((
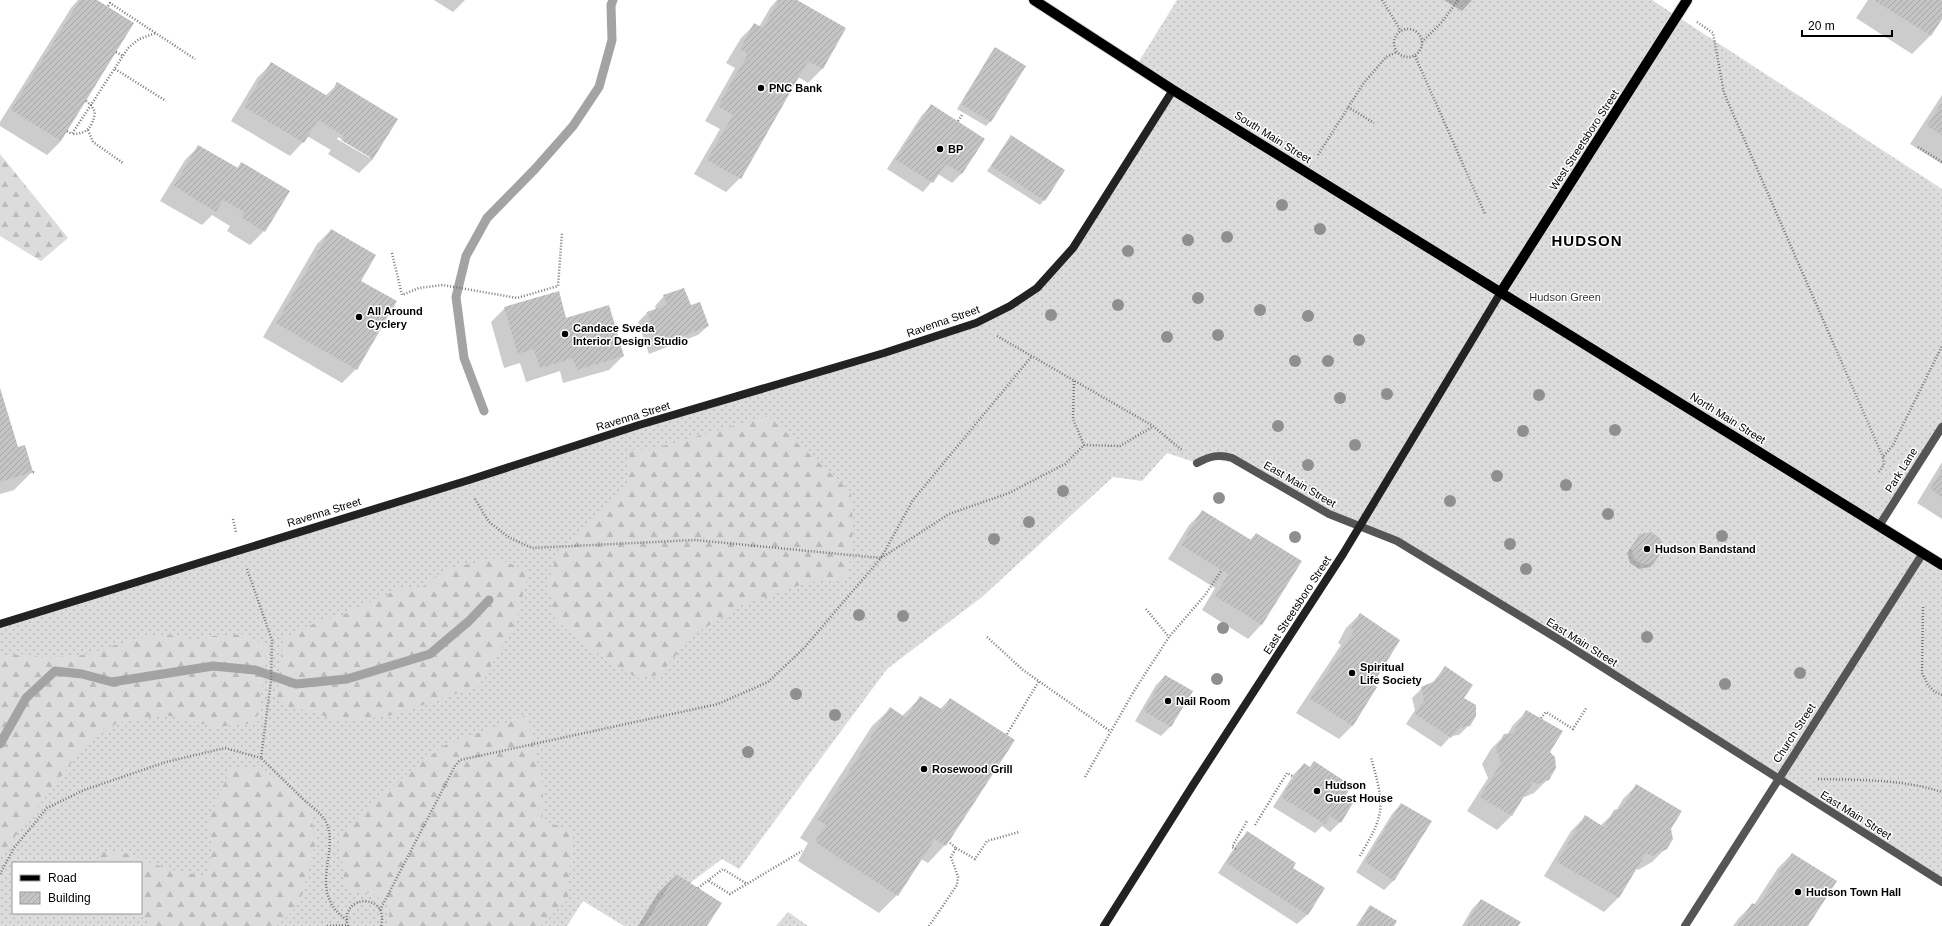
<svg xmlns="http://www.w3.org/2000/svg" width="1942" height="926" font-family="Helvetica,sans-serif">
<defs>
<pattern id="grass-dots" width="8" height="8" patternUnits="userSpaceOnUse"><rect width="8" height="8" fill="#dcdcdc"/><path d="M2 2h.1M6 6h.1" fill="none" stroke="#bbb" stroke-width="1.8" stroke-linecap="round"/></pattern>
<pattern id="forest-firs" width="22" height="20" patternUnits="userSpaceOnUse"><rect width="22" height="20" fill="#dcdcdc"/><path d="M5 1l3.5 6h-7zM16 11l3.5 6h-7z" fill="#bbb"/></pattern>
<pattern id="building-hatch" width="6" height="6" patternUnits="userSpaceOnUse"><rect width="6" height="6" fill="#c4c4c4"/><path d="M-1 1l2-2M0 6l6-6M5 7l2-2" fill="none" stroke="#a7a7a7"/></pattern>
</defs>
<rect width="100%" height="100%" fill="#fff"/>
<!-- grass -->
<path fill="url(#grass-dots)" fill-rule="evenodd" d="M1177 0H1652L1942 189V427L1879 526 1942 565V882L1397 541 1361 526 1220 455 1197 463 1167 453 1142 481 1113 477 982 597 887 669 739 869 722 859 690 883 644 926H624L583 901 567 926H0V624L976 323 1037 288 1073 248 1173 90 1136 66ZM13 863H141V913H13Z
M788 912 808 926H776Z"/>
<!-- forest -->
<path fill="url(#forest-firs)" d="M0 154 68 238 41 261 0 236Z
M768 416 851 492 853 528 848 578 809 582 742 605 692 636 659 675 637 678 594 651 555 620 548 582 556 559 628 483V463L631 450H649Z
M496 558 529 571 516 622 479 686 393 715 341 722 313 712 290 707 277 699 283 638 324 619 340 616 401 588H421L446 569Z
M247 634 268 649 256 723 216 727 165 715 117 723 85 745 0 856V656L28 654 42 658 83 655 139 638 169 635 196 640 213 636Z
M527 715 543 787 542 820 572 831 568 899 541 926H388L390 908 372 893 354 892 345 887 339 837 412 769 445 745Z
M255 767 292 788 310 812 316 841 303 892 293 911 277 926H146L150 919 133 913H141V863H96L102 852 119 851 168 869 207 877 212 852 208 821 231 768Z"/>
<!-- shadow -->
<path fill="#0003" fill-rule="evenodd" d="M78 0H95L61 141 47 155 0 126V122L71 8Z
M434 0H465L453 12Z
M777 0H795L845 29 822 69 808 83 798 77 740 178 726 192 694 174 720 129 705 121 735 68 726 63 741 38 755 24 759 27 770 8Z
M1444 0H1472L1462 11Z
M1868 0H1942V19L1930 36 1912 54 1856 18Z
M995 48 1024 66 990 122 986 126 957 109 991 53Z
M271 64 325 96 338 84 373 159 359 173 328 154 331 150 307 136 303 142 290 156 231 121 257 78ZM338 137 370 156V158L337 139Z
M1942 95V164L1910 144Z
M931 106 984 139 961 174 952 183 938 174 923 192 887 169 922 115Z
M1011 136 1044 200 1040 205 987 171Z
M199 146 236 169 241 164 264 231 250 245 227 231 230 226 212 215 202 225 160 201 185 160Z
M331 230 360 281 356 369 342 383 263 337 317 244Z
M664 296 690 306 708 326 698 335 649 354 638 322 647 313 656 310 655 306Z
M505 308 623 356 609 370 563 383 560 371 526 382 520 363 504 368 491 322Z
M0 390 18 448 32 472 14 490 0 494Z
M1942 462V519L1917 503Z
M1203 511 1250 540 1256 534 1300 561 1261 625 1248 639 1202 610 1215 588 1168 559 1189 525Z
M1640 535 1655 562 1650 567 1639 569 1630 563 1627 553Z
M1360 614 1372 684 1353 725 1339 739 1296 713 1341 645 1338 643 1346 628Z
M1445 668 1463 698 1469 725 1459 735 1451 736 1441 747 1406 724 1415 710 1412 698 1422 688 1431 684Z
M1165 676 1191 692 1170 727 1161 736 1135 721 1156 685Z
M921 697 940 709 950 699 945 845 928 863 921 859 897 895 879 913 798 861 808 843 800 838 872 726 890 709 902 716Z
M1527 711 1549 752 1548 779 1534 793 1522 798 1511 816 1497 830 1467 811 1488 778 1482 764 1491 749 1505 735H1507L1513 725Z
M1314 763 1343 798 1340 822 1330 832 1322 826 1315 833 1273 807 1294 774 1304 764 1309 768Z
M1637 785 1666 848 1652 862 1638 870 1636 868 1618 898 1604 912 1544 876 1571 831 1585 817 1600 826 1616 811 1623 799Z
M1401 804 1394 880 1384 890 1356 872 1392 814Z
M1247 833 1292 868 1324 888 1307 915 1297 924 1218 873 1238 842Z
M1792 854 1807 926H1733L1739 918 1753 904 1754 905 1778 868Z
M676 875 706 926H638L658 893Z
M1481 900 1517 926H1462L1472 909Z
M1370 906 1393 926H1356Z"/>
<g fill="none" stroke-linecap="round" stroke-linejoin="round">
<!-- stream -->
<path stroke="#a3a3a3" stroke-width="9" d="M484 411 464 358 456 297 466 256 487 218 535 169 573 126 599 87 612 40 611 5 613 0
M0 744 26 698 55 671 82 674 112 682 213 666 255 670 296 684 347 679 430 654 469 621 489 600"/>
</g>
<!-- building -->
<path fill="url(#building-hatch)" d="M80 0H97L134 23 61 141 11 110Z
M779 0H797L846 28 823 69 808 61 741 179 707 160 733 115 718 106 748 54 740 49 754 23 763 28Z
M1874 0H1942V19L1931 36Z
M995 47 1026 66 991 122 961 104Z
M271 62 329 97 337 82 398 119 373 159 341 140 344 136 318 120 304 143 244 107Z
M1942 102V135L1927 126Z
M931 104 985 139 962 174 946 164 933 183 896 160Z
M1011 135 1065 170 1045 201 991 166Z
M198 145 238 168 241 162 243 163 290 191 265 232 241 217 244 212 223 200 216 212 174 186Z
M331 229 376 255 361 281 397 301 357 370 276 323Z
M684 288 691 305 700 302 709 326 659 345 647 312 667 305 663 295Z
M559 291 566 318 609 305 624 356 577 370 573 358 540 368 534 349 518 354 504 307Z
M0 388 18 447 25 445 33 472 0 482Z
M1942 469V497L1930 489Z
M1202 510 1251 540 1256 533 1302 561 1262 625 1215 596 1228 574 1181 545Z
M1651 532 1660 538 1663 550 1655 562 1644 565 1634 559 1631 548 1639 534Z
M1360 613 1400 640 1373 684 1377 687 1353 726 1310 699 1354 631 1351 628Z
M1445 666 1473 685 1464 698 1476 705V716L1470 726 1459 728 1451 738 1415 714 1424 700 1421 687 1435 681Z
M1165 675 1193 691 1171 727 1144 711Z
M920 696 943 710 950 698 1015 740 946 846 935 839 898 896 815 842 826 825 818 820 890 707 906 718Z
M1526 710 1563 731 1550 752 1555 757 1556 768 1549 780 1537 784 1533 782 1512 816 1480 797 1501 763 1496 749 1504 734 1513 733Z
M1314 761 1352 786 1344 798 1353 803 1341 823 1330 816 1325 824 1281 797 1304 763 1310 767Z
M1636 784 1682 811 1671 829 1673 839 1667 849 1652 856 1646 853 1619 898 1557 862 1585 815 1604 827 1614 810 1622 808Z
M1401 803 1432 821 1394 881 1365 862Z
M1247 831 1296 863 1293 868 1325 888 1308 915 1226 863Z
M1792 853 1837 881 1808 926H1737L1752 903 1758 906Z
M676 874 722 903 707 926H644Z
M1481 899 1521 922 1518 926H1465Z
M1370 905 1397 921 1394 926H1361L1358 924Z"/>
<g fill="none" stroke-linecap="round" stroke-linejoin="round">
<defs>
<path id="primary" d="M1034 0 1173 90 1942 565
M1501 292 1687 0"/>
</defs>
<!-- primary casing -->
<use href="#primary" stroke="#dbdbdb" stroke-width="12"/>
<!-- path -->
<path stroke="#777" stroke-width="2.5" stroke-dasharray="1 2" stroke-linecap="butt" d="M1382 0 1401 31
M108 6 110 3 195 59
M1697 22 1713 33 1724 93 1883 457
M1394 43a14 14 0 1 1 28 0a14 14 0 1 1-28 0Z
M1422 42 1442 22 1458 0
M116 52 123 56
M1415 56 1485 214
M115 69 166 101
M86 101 91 105 95 112C93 126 88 134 72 134L128 48 139 39 156 33
M1348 107 1374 123
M958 121 962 115
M88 130 93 142 123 163
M67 131 72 134
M1918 147 1942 162
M1318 155 1363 84 1386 57 1397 52
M392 253 402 295 419 288 443 285 517 298 558 286 562 233
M997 336 1153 426 1183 451
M1074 381 1073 419 1084 445 1120 446 1152 427
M33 472 35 473
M1879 472 1884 465 1883 457 1893 445 1942 346
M475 499 489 522 510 538 532 548 695 540 881 558 913 500 1032 356
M233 519 236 532
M247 569 272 640 271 681 261 758C275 772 289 785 303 799 310 805 320 812 325 820 342 851 305 891 347 920
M1923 607 1922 673 1928 685 1935 692 1942 695
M1146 609 1169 637
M987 637 1023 670 1110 731
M1541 718 1546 712 1573 729 1587 707
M1007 734 1039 681
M1085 777 1134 691 1169 637 1205 595 1222 570
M1818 779C1859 780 1902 779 1942 792
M1255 825 1287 773 1294 777
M956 848 975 859 987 841 1019 832
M1236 849 1232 847 1247 821
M1360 856C1367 843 1376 830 1379 816 1384 798 1375 774 1371 757
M0 874 14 848 47 808 84 790 166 762 225 748 261 758
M709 881 730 894 802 851
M698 888 723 869 747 884
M380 910 455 766 460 760 718 704 768 682 804 648 881 558 949 514 1009 493 1065 464 1084 445
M327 926 348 925
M348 926C339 893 390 893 381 926
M929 926 957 885 958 877 951 857 956 848 949 842"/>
<!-- street -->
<path stroke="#555" stroke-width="8" d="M1197 463C1210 456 1219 454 1232 458L1329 514 1397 541 1558 639 1942 882
M1879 526 1942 427
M1685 926 1923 553"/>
<!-- secondary -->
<path stroke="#222" stroke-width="8" d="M0 624 469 480 639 425 884 353 976 323 1010 306 1037 288 1073 248 1173 90
M1104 926 1193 785 1343 554 1501 292"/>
<!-- primary -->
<use href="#primary" stroke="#000" stroke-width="10"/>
</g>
<!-- trees -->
<g fill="#8f8f8f">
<circle cx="1282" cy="205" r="6"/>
<circle cx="1320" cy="229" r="6"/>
<circle cx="1227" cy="237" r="6"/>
<circle cx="1188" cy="240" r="6"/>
<circle cx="1128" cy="251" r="6"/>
<circle cx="1198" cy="298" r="6"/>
<circle cx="1118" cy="305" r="6"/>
<circle cx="1260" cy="310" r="6"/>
<circle cx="1051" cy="315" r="6"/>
<circle cx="1308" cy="316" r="6"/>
<circle cx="1218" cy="335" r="6"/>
<circle cx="1167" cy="337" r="6"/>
<circle cx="1359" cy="340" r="6"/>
<circle cx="1295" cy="361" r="6"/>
<circle cx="1328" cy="361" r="6"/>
<circle cx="1387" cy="394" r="6"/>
<circle cx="1539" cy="395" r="6"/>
<circle cx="1340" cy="398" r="6"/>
<circle cx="1278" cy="426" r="6"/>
<circle cx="1615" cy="430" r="6"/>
<circle cx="1523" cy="431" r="6"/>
<circle cx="1355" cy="445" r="6"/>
<circle cx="1308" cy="465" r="6"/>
<circle cx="1497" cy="476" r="6"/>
<circle cx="1566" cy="485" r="6"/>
<circle cx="1063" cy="491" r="6"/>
<circle cx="1219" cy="498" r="6"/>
<circle cx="1450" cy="501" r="6"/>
<circle cx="1608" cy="514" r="6"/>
<circle cx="1029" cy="522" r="6"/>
<circle cx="1722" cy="536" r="6"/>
<circle cx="1295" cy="537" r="6"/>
<circle cx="994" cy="539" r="6"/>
<circle cx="1510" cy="544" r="6"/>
<circle cx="1526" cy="569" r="6"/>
<circle cx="859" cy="615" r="6"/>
<circle cx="903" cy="616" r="6"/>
<circle cx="1223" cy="628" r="6"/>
<circle cx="1647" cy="637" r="6"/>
<circle cx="1800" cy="673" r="6"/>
<circle cx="1217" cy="679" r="6"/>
<circle cx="1725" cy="684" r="6"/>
<circle cx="796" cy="694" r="6"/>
<circle cx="835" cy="715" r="6"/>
<circle cx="748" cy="752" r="6"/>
</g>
<!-- markers -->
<g fill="#000" stroke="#fff" stroke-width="1.5">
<circle cx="761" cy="88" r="4"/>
<circle cx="940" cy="149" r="4"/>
<circle cx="359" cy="317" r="4"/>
<circle cx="565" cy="334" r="4"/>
<circle cx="1647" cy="549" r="4"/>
<circle cx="1352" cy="673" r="4"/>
<circle cx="1168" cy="701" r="4"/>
<circle cx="924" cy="769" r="4"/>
<circle cx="1317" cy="791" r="4"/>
<circle cx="1798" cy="892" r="4"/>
</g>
<g text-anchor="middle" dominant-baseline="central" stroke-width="3" stroke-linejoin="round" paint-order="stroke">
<!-- poi labels -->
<g font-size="11" font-weight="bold" fill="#000" stroke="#fff" text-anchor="start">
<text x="769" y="88">PNC Bank</text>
<text x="948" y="149">BP</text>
<text x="367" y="311">All Around<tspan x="367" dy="13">Cyclery</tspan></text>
<text x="573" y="328">Candace Sveda<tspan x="573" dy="13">Interior Design Studio</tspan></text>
<text x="1655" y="549">Hudson Bandstand</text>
<text x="1360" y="667">Spiritual<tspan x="1360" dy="13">Life Society</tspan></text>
<text x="1176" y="701">Nail Room</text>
<text x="932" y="769">Rosewood Grill</text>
<text x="1325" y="785">Hudson<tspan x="1325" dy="13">Guest House</tspan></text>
<text x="1806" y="892">Hudson Town Hall</text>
</g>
<!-- street labels -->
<g font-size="11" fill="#000" stroke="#fff">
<text transform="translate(1273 137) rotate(32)">South Main Street</text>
<text transform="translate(1584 140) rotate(-57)">West Streetsboro Street</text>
<text transform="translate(943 321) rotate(-19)">Ravenna Street</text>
<text transform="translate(633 416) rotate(-17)">Ravenna Street</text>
<text transform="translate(1728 418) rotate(32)">North Main Street</text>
<text transform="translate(1901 470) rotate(-58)">Park Lane</text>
<text transform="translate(1300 484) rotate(30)">East Main Street</text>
<text transform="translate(324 512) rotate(-17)">Ravenna Street</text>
<text transform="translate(1297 605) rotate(-57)">East Streetsboro Street</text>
<text transform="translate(1582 642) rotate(32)">East Main Street</text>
<text transform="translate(1794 733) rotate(-57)">Church Street</text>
<text transform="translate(1856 815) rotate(32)">East Main Street</text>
</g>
<!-- park labels -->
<g font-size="11" fill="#333" stroke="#fff">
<text x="1565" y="297">Hudson Green</text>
</g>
<!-- district labels -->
<g font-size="15" font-weight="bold" letter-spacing="1" fill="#000" stroke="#fff">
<text x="1587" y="240">HUDSON</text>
</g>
</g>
<!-- legend -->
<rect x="12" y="862" width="130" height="52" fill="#ffffff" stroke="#999999"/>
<rect x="20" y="875" width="20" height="6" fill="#000000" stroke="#999999"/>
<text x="48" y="882" font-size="12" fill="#000000">Road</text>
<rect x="20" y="892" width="20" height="12" fill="url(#building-hatch)" stroke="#999999"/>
<text x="48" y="902" font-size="12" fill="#000000">Building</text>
<!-- scale -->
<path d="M1802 30v6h90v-6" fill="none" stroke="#000000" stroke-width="2"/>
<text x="1808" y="30" font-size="12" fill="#000000" stroke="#ffffff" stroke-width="3" paint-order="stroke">20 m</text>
</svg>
))
**WHAT YOU WILL DO**
Out of the data above, give again only the lines starting at the one holding "M1370 905 1397" and ending at the one holding "M698 888 723 869 747 884", unchanged.

**REPLY TO THE TASK**
M1370 905 1397 921 1394 926H1361L1358 924Z"/>
<g fill="none" stroke-linecap="round" stroke-linejoin="round">
<defs>
<path id="primary" d="M1034 0 1173 90 1942 565
M1501 292 1687 0"/>
</defs>
<!-- primary casing -->
<use href="#primary" stroke="#dbdbdb" stroke-width="12"/>
<!-- path -->
<path stroke="#777" stroke-width="2.5" stroke-dasharray="1 2" stroke-linecap="butt" d="M1382 0 1401 31
M108 6 110 3 195 59
M1697 22 1713 33 1724 93 1883 457
M1394 43a14 14 0 1 1 28 0a14 14 0 1 1-28 0Z
M1422 42 1442 22 1458 0
M116 52 123 56
M1415 56 1485 214
M115 69 166 101
M86 101 91 105 95 112C93 126 88 134 72 134L128 48 139 39 156 33
M1348 107 1374 123
M958 121 962 115
M88 130 93 142 123 163
M67 131 72 134
M1918 147 1942 162
M1318 155 1363 84 1386 57 1397 52
M392 253 402 295 419 288 443 285 517 298 558 286 562 233
M997 336 1153 426 1183 451
M1074 381 1073 419 1084 445 1120 446 1152 427
M33 472 35 473
M1879 472 1884 465 1883 457 1893 445 1942 346
M475 499 489 522 510 538 532 548 695 540 881 558 913 500 1032 356
M233 519 236 532
M247 569 272 640 271 681 261 758C275 772 289 785 303 799 310 805 320 812 325 820 342 851 305 891 347 920
M1923 607 1922 673 1928 685 1935 692 1942 695
M1146 609 1169 637
M987 637 1023 670 1110 731
M1541 718 1546 712 1573 729 1587 707
M1007 734 1039 681
M1085 777 1134 691 1169 637 1205 595 1222 570
M1818 779C1859 780 1902 779 1942 792
M1255 825 1287 773 1294 777
M956 848 975 859 987 841 1019 832
M1236 849 1232 847 1247 821
M1360 856C1367 843 1376 830 1379 816 1384 798 1375 774 1371 757
M0 874 14 848 47 808 84 790 166 762 225 748 261 758
M709 881 730 894 802 851
M698 888 723 869 747 884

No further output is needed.